Apa Itu SHM, HGB, dan SHMSRS? Panduan Sertifikat Rumah di Indonesia
Panduan Sertifikat Rumah

Rumelu.com: Dalam proses membeli rumah atau properti di Indonesia, istilah SHM, HGB, dan SHMSRS hampir selalu muncul. Sayangnya, tidak sedikit calon pembeli yang belum benar-benar memahami arti dan implikasi hukum dari masing-masing jenis sertifikat tersebut.

Padahal, jenis sertifikat adalah fondasi legalitas properti. Ia menentukan seberapa kuat hak kepemilikan seseorang, berapa lama masa berlakunya, serta bagaimana properti tersebut dapat diperjualbelikan atau diwariskan di kemudian hari.

Artikel ini membahas secara ringkas, jelas, dan praktis mengenai apa itu SHM, HGB, dan SHMSRS, sekaligus membantu kamu memilih jenis sertifikat yang paling aman sesuai kebutuhan.

Sertifikat Hak Milik (SHM) adalah bentuk kepemilikan tertinggi atas tanah dan bangunan di Indonesia. Pemegang SHM memiliki hak penuh tanpa batas waktu, selama tanah tersebut tidak melanggar peraturan tata ruang.

SHM hanya dapat dimiliki oleh Warga Negara Indonesia dan dicatat langsung di Badan Pertanahan Nasional (BPN). Inilah alasan mengapa SHM sering dianggap sebagai sertifikat paling aman dan paling bernilai.

Keunggulan utama SHM antara lain:

  • Tidak memiliki masa berlaku
  • Dapat diwariskan secara penuh
  • Paling mudah dijadikan agunan KPR
  • Risiko sengketa relatif lebih rendah

Untuk rumah tapak dan tanah kavling, SHM adalah pilihan ideal bagi pembeli yang mengutamakan kepastian hukum jangka panjang.

Hak Guna Bangunan (HGB) adalah hak untuk mendirikan dan memiliki bangunan di atas tanah yang bukan milik pribadi, biasanya tanah negara atau tanah hak pengelolaan.

HGB memiliki masa berlaku terbatas, umumnya 20–30 tahun, dan dapat diperpanjang sesuai ketentuan. Banyak rumah di perumahan baru dan kawasan pengembangan awalnya berstatus HGB.

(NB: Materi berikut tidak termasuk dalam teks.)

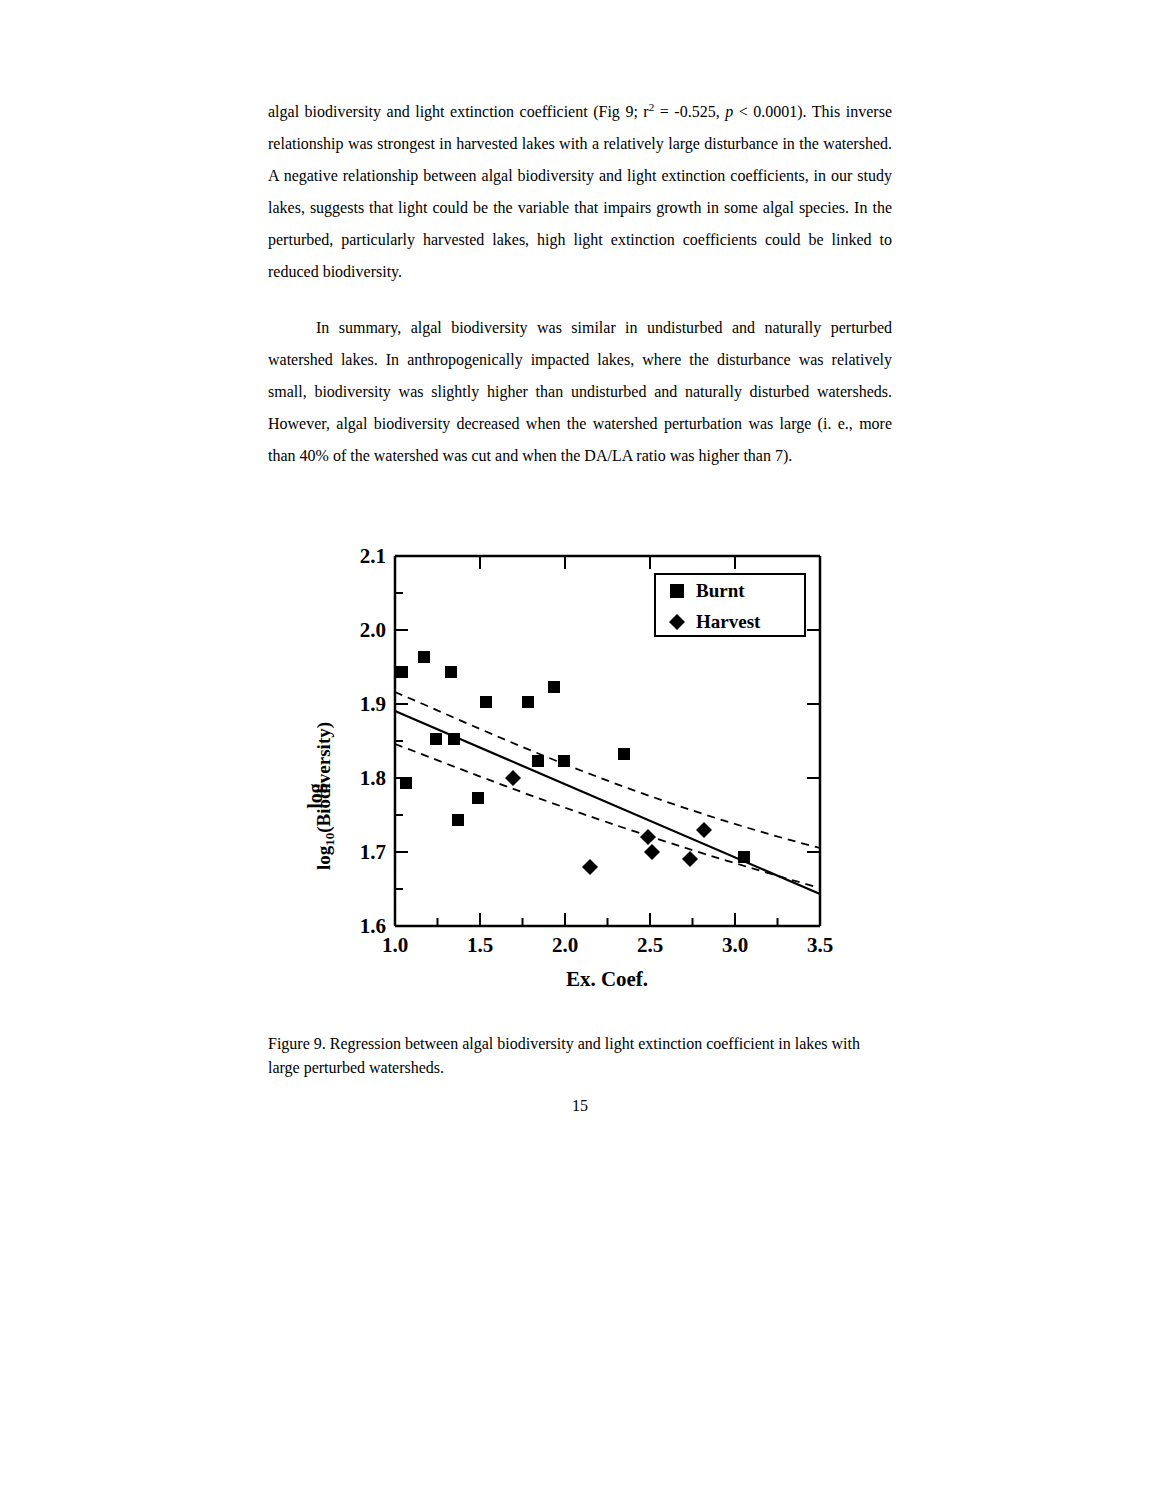algal biodiversity and light extinction coefficient (Fig 9; r2 = -0.525, p < 0.0001). This inverse relationship was strongest in harvested lakes with a relatively large disturbance in the watershed. A negative relationship between algal biodiversity and light extinction coefficients, in our study lakes, suggests that light could be the variable that impairs growth in some algal species. In the perturbed, particularly harvested lakes, high light extinction coefficients could be linked to reduced biodiversity.
In summary, algal biodiversity was similar in undisturbed and naturally perturbed watershed lakes. In anthropogenically impacted lakes, where the disturbance was relatively small, biodiversity was slightly higher than undisturbed and naturally disturbed watersheds. However, algal biodiversity decreased when the watershed perturbation was large (i. e., more than 40% of the watershed was cut and when the DA/LA ratio was higher than 7).
log x log10(Biodiversity) 1.6 1.7 1.8 1.9 2.0 2.1 1.0 1.5 2.0 2.5 3.0 3.5 Ex. Coef. Burnt Harvest
Figure 9. Regression between algal biodiversity and light extinction coefficient in lakes with large perturbed watersheds.
15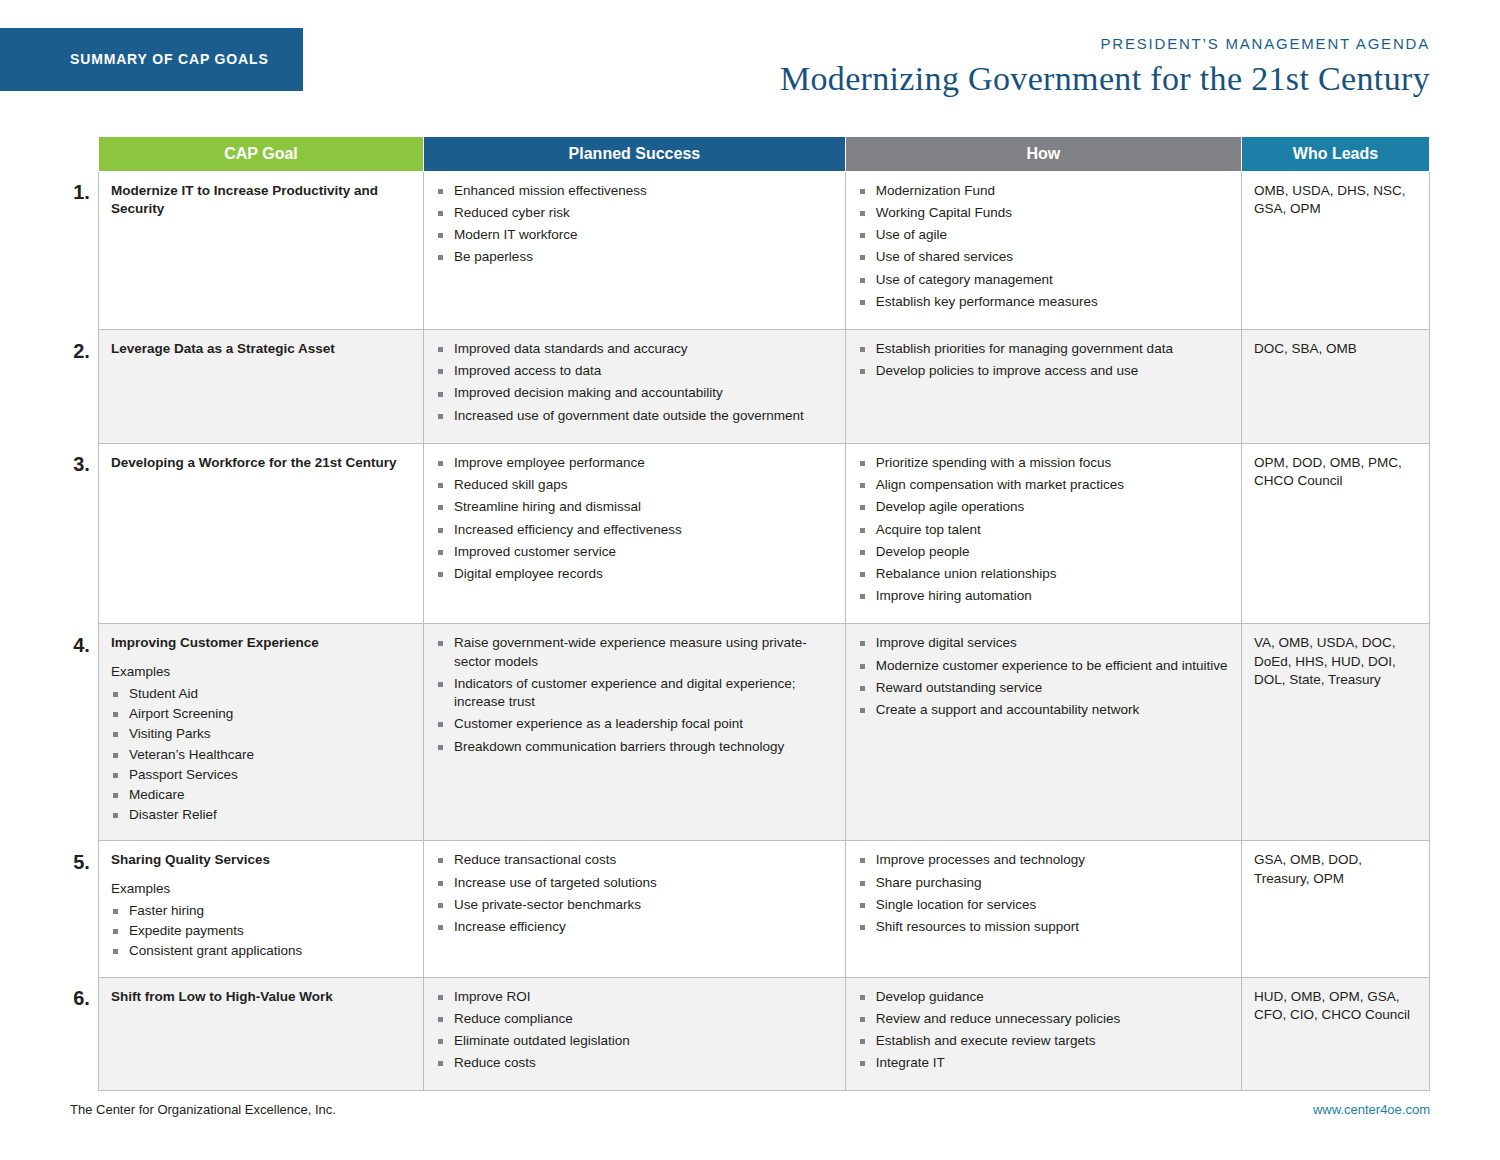Summary of CAP Goals
President’s Management Agenda
Modernizing Government for the 21st Century
| | CAP Goal | Planned Success | How | Who Leads |
| --- | --- | --- | --- | --- |
| 1. | Modernize IT to Increase Productivity and Security | Enhanced mission effectiveness Reduced cyber risk Modern IT workforce Be paperless | Modernization Fund Working Capital Funds Use of agile Use of shared services Use of category management Establish key performance measures | OMB, USDA, DHS, NSC, GSA, OPM |
| 2. | Leverage Data as a Strategic Asset | Improved data standards and accuracy Improved access to data Improved decision making and accountability Increased use of government date outside the government | Establish priorities for managing government data Develop policies to improve access and use | DOC, SBA, OMB |
| 3. | Developing a Workforce for the 21st Century | Improve employee performance Reduced skill gaps Streamline hiring and dismissal Increased efficiency and effectiveness Improved customer service Digital employee records | Prioritize spending with a mission focus Align compensation with market practices Develop agile operations Acquire top talent Develop people Rebalance union relationships Improve hiring automation | OPM, DOD, OMB, PMC, CHCO Council |
| 4. | Improving Customer Experience Examples Student Aid Airport Screening Visiting Parks Veteran’s Healthcare Passport Services Medicare Disaster Relief | Raise government-wide experience measure using private-sector models Indicators of customer experience and digital experience; increase trust Customer experience as a leadership focal point Breakdown communication barriers through technology | Improve digital services Modernize customer experience to be efficient and intuitive Reward outstanding service Create a support and accountability network | VA, OMB, USDA, DOC, DoEd, HHS, HUD, DOI, DOL, State, Treasury |
| 5. | Sharing Quality Services Examples Faster hiring Expedite payments Consistent grant applications | Reduce transactional costs Increase use of targeted solutions Use private-sector benchmarks Increase efficiency | Improve processes and technology Share purchasing Single location for services Shift resources to mission support | GSA, OMB, DOD, Treasury, OPM |
| 6. | Shift from Low to High-Value Work | Improve ROI Reduce compliance Eliminate outdated legislation Reduce costs | Develop guidance Review and reduce unnecessary policies Establish and execute review targets Integrate IT | HUD, OMB, OPM, GSA, CFO, CIO, CHCO Council |
The Center for Organizational Excellence, Inc.
www.center4oe.com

Beberapa hal penting tentang HGB:

  • Memiliki masa berlaku dan harus diperpanjang
  • Dapat ditingkatkan menjadi SHM (dengan syarat tertentu)
  • Tetap dapat dijadikan agunan bank
  • Legal dan sah jika terdaftar resmi di BPN

HGB bukan sertifikat bermasalah, selama pembeli memahami masa berlakunya dan rencana jangka panjang terhadap properti tersebut.

Sertifikat Hak Milik atas Satuan Rumah Susun (SHMSRS) adalah sertifikat khusus untuk kepemilikan unit apartemen atau rumah susun.

Berbeda dengan rumah tapak, pemilik SHMSRS memiliki hak atas satuan unit bangunan sekaligus bagian bersama, benda bersama, dan tanah bersama.

Karakteristik SHMSRS yang perlu dipahami:

  • Berlaku khusus untuk apartemen atau rusun
  • Kepemilikan bersifat individual dan komunal
  • Bergantung pada status tanah induk (SHM atau HGB)
  • Wajib disertai pengelolaan oleh pengelola resmi

Pembeli apartemen perlu ekstra teliti memastikan bahwa SHMSRS sudah terbit, bukan hanya perjanjian pengikatan jual beli.

Lalu, sertifikat mana yang paling aman untuk dibeli?

Jawabannya bergantung pada jenis properti dan tujuan kepemilikan. Untuk rumah tapak jangka panjang, SHM adalah pilihan paling kuat. Untuk rumah di kawasan pengembangan, HGB masih tergolong aman dengan catatan legalitas lengkap. Sedangkan untuk apartemen, SHMSRS adalah satu-satunya dasar kepemilikan yang sah.

Yang terpenting, pastikan sertifikat sudah terdaftar di BPN, tidak dalam sengketa, dan sesuai dengan peruntukan lahan.

Memahami perbedaan SHM, HGB, dan SHMSRS akan membantu pembeli menghindari kesalahan fatal sejak awal. Legalitas yang jelas bukan hanya soal dokumen, tetapi soal ketenangan dan nilai investasi jangka panjang.

Edukasi ini menjadi bagian penting dari rangkaian panduan legalitas properti yang disusun Rumelu untuk membantu pembeli membuat keputusan yang aman dan rasional.